I eventually began to understand the frames of reference: seated at table, the talk would be of culture in general; on our feet, out of temptation’s way, about politics; and facing each other, we would praise the example of absent but exemplary leaders. At one point when we were sitting down, I suddenly felt a reply to previous toasts was in order, and I stood up again. Everyone got to their feet. The liquid was taking effect, and I resorted to childhood memories of the time my mother dressed me up, as children did at Carnival, as a Chinese mandarin. I had a droopy moustache drawn with a burned cork, and a pigtail of black wool falling down my back from a conical hat, and some ‘typical’ dark silk pyjamas with vividly coloured dragons painted on the front and back. This was our image of China when it was seen as a far-away world, admired more for being different and exotic than for its reality, which began to set us an example with the long victorious march under Chairman Mao, to whom I now wanted to raise my glass on behalf of myself and my comrades. The toast was a success and the dinner became visibly more animated, whether on account of my speech, or the glasses of soft rose wine, or who knows what, I wasn’t sure.
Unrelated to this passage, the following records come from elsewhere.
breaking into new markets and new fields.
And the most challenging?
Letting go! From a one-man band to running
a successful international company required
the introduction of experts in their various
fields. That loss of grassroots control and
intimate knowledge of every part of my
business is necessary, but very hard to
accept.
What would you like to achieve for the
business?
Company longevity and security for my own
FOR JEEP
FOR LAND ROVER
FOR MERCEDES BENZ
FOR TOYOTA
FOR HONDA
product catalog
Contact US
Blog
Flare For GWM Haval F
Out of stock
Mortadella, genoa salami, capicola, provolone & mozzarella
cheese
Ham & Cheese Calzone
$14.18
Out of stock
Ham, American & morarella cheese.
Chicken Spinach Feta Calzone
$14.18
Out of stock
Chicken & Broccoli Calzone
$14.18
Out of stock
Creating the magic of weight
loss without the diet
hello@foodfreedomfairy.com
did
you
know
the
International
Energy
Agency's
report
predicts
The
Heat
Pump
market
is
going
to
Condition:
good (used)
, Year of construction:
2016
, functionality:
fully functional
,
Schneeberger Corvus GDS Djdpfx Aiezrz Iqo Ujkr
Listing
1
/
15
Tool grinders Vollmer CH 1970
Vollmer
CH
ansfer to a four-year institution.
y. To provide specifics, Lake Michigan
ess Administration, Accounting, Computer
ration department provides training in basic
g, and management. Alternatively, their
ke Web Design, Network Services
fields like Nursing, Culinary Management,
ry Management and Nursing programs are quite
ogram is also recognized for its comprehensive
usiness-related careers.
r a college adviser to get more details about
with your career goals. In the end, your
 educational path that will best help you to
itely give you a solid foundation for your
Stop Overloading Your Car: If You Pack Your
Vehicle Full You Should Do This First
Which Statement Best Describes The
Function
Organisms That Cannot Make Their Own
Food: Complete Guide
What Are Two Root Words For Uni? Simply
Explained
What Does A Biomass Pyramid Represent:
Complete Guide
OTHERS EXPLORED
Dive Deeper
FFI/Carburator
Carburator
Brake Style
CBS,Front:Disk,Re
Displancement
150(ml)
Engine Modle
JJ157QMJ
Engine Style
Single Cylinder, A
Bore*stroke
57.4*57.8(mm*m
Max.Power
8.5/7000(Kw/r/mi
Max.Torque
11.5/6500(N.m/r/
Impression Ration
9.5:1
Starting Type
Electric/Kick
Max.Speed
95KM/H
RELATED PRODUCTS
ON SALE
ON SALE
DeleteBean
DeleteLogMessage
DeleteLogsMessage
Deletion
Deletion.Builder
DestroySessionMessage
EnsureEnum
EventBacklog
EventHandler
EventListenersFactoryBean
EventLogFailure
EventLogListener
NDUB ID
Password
The restaurant staff began clearing away the innumerable pieces of empty china (some still containing tasty left-overs which ideology did not allow us to eat, worse luck), and others arrived with trays full of steaming hot towels. But to my surprise, when I tried to praise the food and thank the mayor, who by the way was always the president of the Communist Party in Peking, he told me that it was now time for the serious food, that what we had just eaten was merely the hors d’oeuvre. During a pause in the eating, there was time to talk of my activities for the coming weeks and of our future relations. I would be leaving in a couple of days for a tour of the interior, to visit places of historic importance for the future of the revolutionary struggle, like the base in Yenan. Until now, I had only heard of the strength of the Chinese Revolution, but now I was going to meet the worker and peasant masses, the fount of all wisdom. I looked at the mayor, impressed by the exercise of power emanating from him, like a mandarin of the new communist dynasty.